══ DATASET EXCERPTS ══

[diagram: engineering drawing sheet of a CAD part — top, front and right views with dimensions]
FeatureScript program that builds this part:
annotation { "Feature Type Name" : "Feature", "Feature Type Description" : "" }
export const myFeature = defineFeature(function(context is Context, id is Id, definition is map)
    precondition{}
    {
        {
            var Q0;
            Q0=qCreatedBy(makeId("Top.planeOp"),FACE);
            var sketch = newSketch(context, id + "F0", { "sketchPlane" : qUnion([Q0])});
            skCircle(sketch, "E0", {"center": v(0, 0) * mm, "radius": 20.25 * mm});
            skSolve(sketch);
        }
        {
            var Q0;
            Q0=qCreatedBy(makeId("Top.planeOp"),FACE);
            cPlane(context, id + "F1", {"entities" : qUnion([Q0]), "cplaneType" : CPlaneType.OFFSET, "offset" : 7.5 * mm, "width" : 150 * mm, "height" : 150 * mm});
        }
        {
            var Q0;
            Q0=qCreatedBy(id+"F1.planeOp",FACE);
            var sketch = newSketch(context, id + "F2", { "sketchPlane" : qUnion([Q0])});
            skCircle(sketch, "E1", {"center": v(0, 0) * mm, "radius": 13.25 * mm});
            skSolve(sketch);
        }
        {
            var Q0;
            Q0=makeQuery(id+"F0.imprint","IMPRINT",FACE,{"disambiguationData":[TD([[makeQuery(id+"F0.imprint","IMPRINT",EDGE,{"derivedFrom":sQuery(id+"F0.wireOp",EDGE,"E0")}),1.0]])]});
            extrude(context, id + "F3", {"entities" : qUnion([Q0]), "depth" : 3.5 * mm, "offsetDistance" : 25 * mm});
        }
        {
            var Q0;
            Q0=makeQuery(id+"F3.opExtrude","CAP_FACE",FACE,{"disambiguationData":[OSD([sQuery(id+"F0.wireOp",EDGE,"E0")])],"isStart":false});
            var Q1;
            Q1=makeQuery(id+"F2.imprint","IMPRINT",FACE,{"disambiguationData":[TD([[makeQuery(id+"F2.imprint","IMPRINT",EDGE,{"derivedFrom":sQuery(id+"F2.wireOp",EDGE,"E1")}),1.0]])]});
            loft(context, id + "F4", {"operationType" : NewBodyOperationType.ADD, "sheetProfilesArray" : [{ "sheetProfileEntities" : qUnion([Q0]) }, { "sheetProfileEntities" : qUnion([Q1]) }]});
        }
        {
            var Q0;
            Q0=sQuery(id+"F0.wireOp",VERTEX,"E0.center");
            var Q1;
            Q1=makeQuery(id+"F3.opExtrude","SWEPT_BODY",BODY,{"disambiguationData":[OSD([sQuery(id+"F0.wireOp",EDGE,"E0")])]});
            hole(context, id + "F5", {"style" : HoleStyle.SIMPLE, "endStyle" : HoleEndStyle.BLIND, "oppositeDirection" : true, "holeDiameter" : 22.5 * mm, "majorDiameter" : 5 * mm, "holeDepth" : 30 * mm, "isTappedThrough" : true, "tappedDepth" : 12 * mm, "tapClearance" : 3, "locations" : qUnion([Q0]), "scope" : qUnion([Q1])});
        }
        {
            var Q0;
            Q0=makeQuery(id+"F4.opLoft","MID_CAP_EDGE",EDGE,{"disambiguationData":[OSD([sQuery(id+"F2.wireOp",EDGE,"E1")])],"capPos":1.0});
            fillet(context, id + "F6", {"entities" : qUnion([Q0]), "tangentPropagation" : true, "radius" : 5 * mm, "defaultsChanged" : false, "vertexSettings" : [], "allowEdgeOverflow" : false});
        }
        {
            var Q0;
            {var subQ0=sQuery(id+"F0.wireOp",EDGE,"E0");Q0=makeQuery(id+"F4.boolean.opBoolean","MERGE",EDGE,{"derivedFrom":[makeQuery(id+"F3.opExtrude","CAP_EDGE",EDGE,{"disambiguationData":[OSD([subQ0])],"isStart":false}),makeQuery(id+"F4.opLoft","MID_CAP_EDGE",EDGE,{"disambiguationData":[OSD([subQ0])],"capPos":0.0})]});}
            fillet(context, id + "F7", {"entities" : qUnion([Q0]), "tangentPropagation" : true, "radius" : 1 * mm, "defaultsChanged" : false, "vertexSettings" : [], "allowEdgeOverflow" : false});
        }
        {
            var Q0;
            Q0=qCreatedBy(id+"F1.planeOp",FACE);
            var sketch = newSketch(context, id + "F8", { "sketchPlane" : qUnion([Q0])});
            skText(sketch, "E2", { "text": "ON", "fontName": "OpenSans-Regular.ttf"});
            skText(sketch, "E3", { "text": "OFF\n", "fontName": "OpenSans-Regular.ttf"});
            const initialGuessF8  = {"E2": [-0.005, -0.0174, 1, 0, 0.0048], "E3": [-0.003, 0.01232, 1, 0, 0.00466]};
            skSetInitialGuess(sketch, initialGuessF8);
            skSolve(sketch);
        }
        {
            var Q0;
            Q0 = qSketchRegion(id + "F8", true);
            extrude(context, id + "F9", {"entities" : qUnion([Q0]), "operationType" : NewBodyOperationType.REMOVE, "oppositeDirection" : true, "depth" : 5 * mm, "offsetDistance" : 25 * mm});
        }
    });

═══

**YOUR TASK:**
Count the lines in the material above that contain the string "skText", treating case as significant, and give only the number.

**THE SOLUTION:**
2